EVERYONE on Phillip Island knew him as Percy. His full name was Percival Drawbridge and he lived on Lovers Walk, Cowes. A happy fellow, he was a particular friend to children, cats and dogs.
Percy was different – he was born a dwarf. Abandoned by his family at an early age, he eventually found work in a travelling circus and in 1917 came as a yardman to “Broadwater”, a well-known Cowes guest house. The owners provided Percy with a home until his death and in turn he scrubbed pots in the kitchen, stoked the fire and tended the garden.
“Broadwater” was set in a picturesque garden near the foreshore of Lovers Walk. It was surrounded by well-kept lawns that quickly browned in the heat of the summer sun.
The foreshore then was a setting of natural beauty – tall banksias, thick coastal ti-tree and native plants. It was a place of tranquillity and peace.

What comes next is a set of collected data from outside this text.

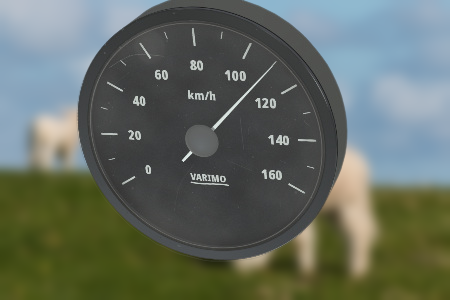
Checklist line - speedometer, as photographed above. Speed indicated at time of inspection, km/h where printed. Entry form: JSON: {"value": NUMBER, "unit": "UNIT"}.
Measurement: {"value": 110, "unit": "km/h"}
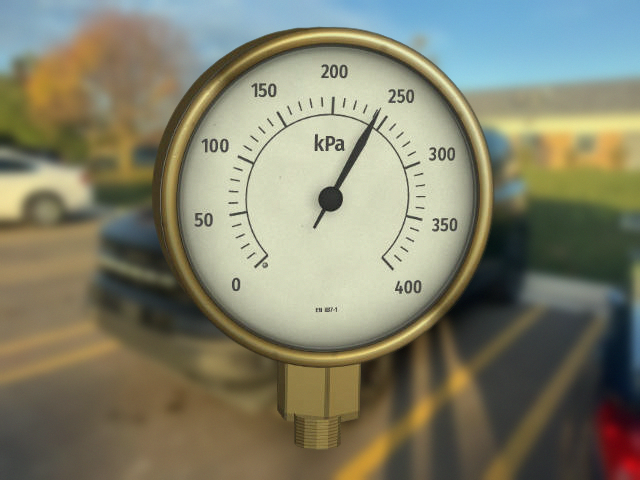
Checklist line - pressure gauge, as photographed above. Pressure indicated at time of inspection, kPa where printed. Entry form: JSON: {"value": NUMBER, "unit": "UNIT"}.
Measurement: {"value": 240, "unit": "kPa"}
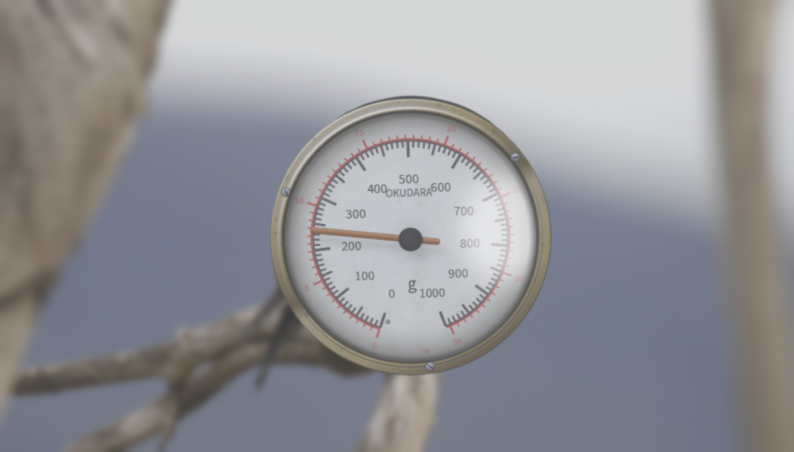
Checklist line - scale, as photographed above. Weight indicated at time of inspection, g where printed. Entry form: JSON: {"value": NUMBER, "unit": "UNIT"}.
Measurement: {"value": 240, "unit": "g"}
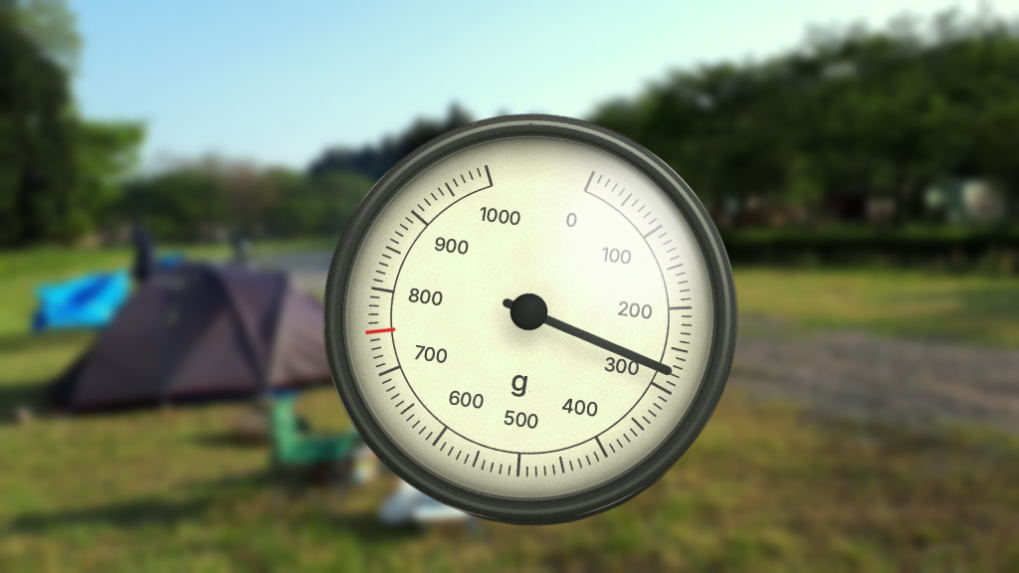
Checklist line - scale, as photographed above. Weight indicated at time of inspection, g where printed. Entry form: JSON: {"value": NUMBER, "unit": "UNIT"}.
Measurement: {"value": 280, "unit": "g"}
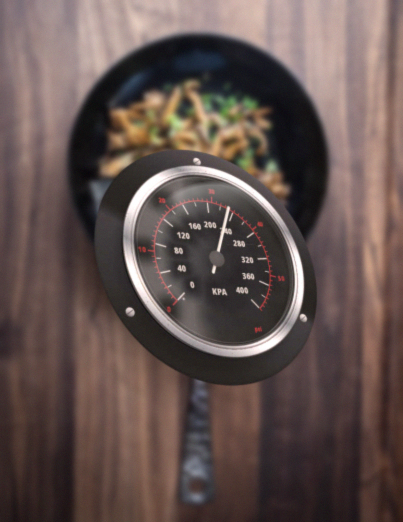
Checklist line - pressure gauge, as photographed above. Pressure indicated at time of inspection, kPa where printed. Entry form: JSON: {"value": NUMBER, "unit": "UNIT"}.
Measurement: {"value": 230, "unit": "kPa"}
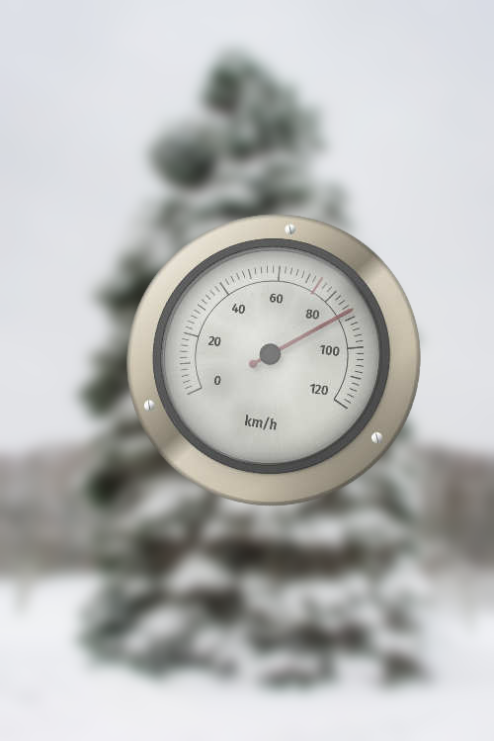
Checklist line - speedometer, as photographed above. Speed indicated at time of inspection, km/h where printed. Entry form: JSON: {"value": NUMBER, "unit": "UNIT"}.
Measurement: {"value": 88, "unit": "km/h"}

Each afternoon about 4 o’clock, his chores completed, Percy would make his way along Lovers Walk to the local hotel, the Isle of Wight, for his daily pint. (I was told he was always shouted his drink.) His attire was always the same – khaki trousers held up by braces and a collarless shirt topped by a navy waistcoat. He carried a small sack over his shoulder and a battered grey hat sat cheekily on the back of his head.
Percy resembled a story-book character as he trotted briskly along the narrow, sandy track. Often he broke into a little skip and his whistling seemed to be the signal for numerous dogs to appear. Some delighted in playfully snapping at Percy’s highly polished black shoes, while others were content just to trot along beside him.
Children also often joined the happy procession. They would laugh as Percy pretended to admonish them, swinging his sack in their direction. Sometimes he produced his water pistol and gave them a friendly squirt.
This procession of Percy, dogs and children continued for many years until a fall in the late 1960s resulted in Percy breaking his hip. This accident considerably slowed down his activities in his later years.
Percy died on his birthday, June 12, 1974. His grave, with its inscribed head-stone, sits on a hill in the Phillip Island Cemetery.